Especialista defende avaliação individualizada e preventiva
Com 15 anos de atuação e especialização em cardiologia e medicina esportiva, o médico Eduardo Lisboa destaca que o atestado médico pode ter papel importante — sobretudo para quem está iniciando ou retomando atividades físicas após longos períodos de inatividade.
“Quando colocamos a corrida de rua com um olhar competitivo, onde ocorre muitas vezes uma tentativa de superação dos seus limites por parte dos corredores, acredito que há uma necessidade de melhor avaliação da saúde. Destaco principalmente para aqueles que vinham sedentários por longo período, que já tenham uma idade mais avançada, ou até mesmo algum problema de saúde em tratamento - como a Hipertensão Arterial ou Diabetes.”, explica.

“O atestado aí não é simplesmente uma formalidade, é um processo de autoconhecimento da saúde e dos seus riscos. É analisar, de forma individual, como seu corpo pode reagir a um esforço mais intenso ou a uma condição desafiadora.
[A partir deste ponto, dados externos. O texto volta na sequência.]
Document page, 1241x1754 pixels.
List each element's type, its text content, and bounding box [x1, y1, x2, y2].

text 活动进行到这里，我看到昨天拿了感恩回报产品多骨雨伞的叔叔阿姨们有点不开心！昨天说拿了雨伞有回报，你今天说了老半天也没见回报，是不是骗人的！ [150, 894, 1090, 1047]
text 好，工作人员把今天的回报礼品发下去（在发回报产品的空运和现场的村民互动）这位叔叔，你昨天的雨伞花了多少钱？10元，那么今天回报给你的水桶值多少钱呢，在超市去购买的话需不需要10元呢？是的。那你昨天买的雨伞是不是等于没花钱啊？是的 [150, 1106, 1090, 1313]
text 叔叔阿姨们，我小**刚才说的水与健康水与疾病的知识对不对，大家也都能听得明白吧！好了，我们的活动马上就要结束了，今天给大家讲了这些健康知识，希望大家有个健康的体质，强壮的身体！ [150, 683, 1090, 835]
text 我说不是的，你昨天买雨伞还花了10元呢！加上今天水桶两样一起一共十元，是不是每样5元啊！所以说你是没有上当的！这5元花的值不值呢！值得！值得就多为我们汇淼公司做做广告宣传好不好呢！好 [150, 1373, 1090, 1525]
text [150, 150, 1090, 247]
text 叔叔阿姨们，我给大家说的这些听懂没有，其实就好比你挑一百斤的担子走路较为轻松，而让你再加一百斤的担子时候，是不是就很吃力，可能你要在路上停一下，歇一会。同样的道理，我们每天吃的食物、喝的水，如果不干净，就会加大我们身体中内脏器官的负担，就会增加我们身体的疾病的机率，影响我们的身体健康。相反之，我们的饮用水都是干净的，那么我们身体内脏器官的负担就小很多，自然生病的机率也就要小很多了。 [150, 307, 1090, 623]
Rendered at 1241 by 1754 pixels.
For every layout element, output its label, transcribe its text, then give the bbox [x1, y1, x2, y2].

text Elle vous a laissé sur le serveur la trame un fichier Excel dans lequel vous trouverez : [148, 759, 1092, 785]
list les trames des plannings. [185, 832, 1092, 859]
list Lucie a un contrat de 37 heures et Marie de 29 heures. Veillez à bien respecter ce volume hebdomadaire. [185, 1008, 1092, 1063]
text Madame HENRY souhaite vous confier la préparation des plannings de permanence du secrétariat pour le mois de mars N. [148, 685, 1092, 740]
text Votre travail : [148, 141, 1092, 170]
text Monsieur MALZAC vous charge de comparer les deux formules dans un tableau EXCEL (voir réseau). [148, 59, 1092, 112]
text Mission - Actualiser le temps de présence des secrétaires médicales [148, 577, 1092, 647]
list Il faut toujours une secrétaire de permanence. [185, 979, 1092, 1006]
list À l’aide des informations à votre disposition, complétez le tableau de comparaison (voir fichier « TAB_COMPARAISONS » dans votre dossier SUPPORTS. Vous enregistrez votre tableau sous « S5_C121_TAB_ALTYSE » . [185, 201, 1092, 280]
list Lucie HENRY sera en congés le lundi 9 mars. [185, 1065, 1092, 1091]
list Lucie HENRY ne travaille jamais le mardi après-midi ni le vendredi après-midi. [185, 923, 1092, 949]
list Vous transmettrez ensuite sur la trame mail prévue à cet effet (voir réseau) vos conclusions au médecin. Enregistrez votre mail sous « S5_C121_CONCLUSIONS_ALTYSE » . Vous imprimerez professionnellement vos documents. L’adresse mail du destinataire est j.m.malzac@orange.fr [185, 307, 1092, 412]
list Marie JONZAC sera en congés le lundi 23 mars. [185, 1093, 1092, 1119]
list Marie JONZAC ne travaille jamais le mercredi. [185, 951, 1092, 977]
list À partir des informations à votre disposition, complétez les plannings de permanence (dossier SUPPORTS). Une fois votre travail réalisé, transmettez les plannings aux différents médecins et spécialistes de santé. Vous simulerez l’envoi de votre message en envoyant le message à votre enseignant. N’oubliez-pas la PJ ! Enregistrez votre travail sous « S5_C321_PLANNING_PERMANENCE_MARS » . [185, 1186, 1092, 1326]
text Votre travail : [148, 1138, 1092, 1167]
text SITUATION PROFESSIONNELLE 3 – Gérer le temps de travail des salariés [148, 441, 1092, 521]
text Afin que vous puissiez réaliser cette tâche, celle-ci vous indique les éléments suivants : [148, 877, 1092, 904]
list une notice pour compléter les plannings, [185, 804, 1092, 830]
Na medicina do esporte, bem como na cardiologia, já existe as orientações muito bem validadas baseado em idade, tipo de esforço e condição de saúde para que tipo de exame ou teste o esportista precisa passar.”, acrescenta.
"Qualquer avaliação médica preventiva, principalmente cardiológica, ocorre no intuito de estratificar o risco. Entender se é baixa ou alto, se precisa de medicamento ou algum tratamento mais invasivo. Ou, ao menos, uma orientação em relação a moderação e intensidades. Direcionar através de avaliações objetivas o quanto está seguro e o quanto poderá ocorrer aumento de riscos. Sobre as estatísticas, está claro cientificamente que as avaliações pré participação esportiva (APP) reduziram eventos de morte nos esportes competitivos. O futebol é um grande exemplo disso, sendo hoje obrigatório para qualquer jogador que participa de competições".
Entre os principais riscos cardíacos de quem participa de provas sem avaliação médica prévia, o cardiologista cita as arritmias graves e os infartos, que podem levar a uma parada cardíaca ou morte súbita — muitas vezes em pessoas aparentemente saudáveis.
“Esses eventos podem ocorrer em quem não apresenta sintomas. É o que chamamos de doença aterosclerótica subclínica. Esses casos precisam de um olhar cuidadoso e direcionado para serem identificados antes que algo grave aconteça”, alerta.
"Um corredor jovem, com menos de 35 anos, que na avaliação não apresenta problemas de saúde ou sintomas, uma avaliação anual será suficiente. Mas se temos uma pessoa 40 +, com histórico familiar de doença cardíaca, tem uma hipertensão que não está bem controlada ou está com sobrepeso há alguns anos, uma revisão mais precoce deve ser programada para entender evolutivamente os riscos e reduzir eventos, além de promover mais segurança durante seu aumento de carga de treinos e provas", finaliza Lisboa.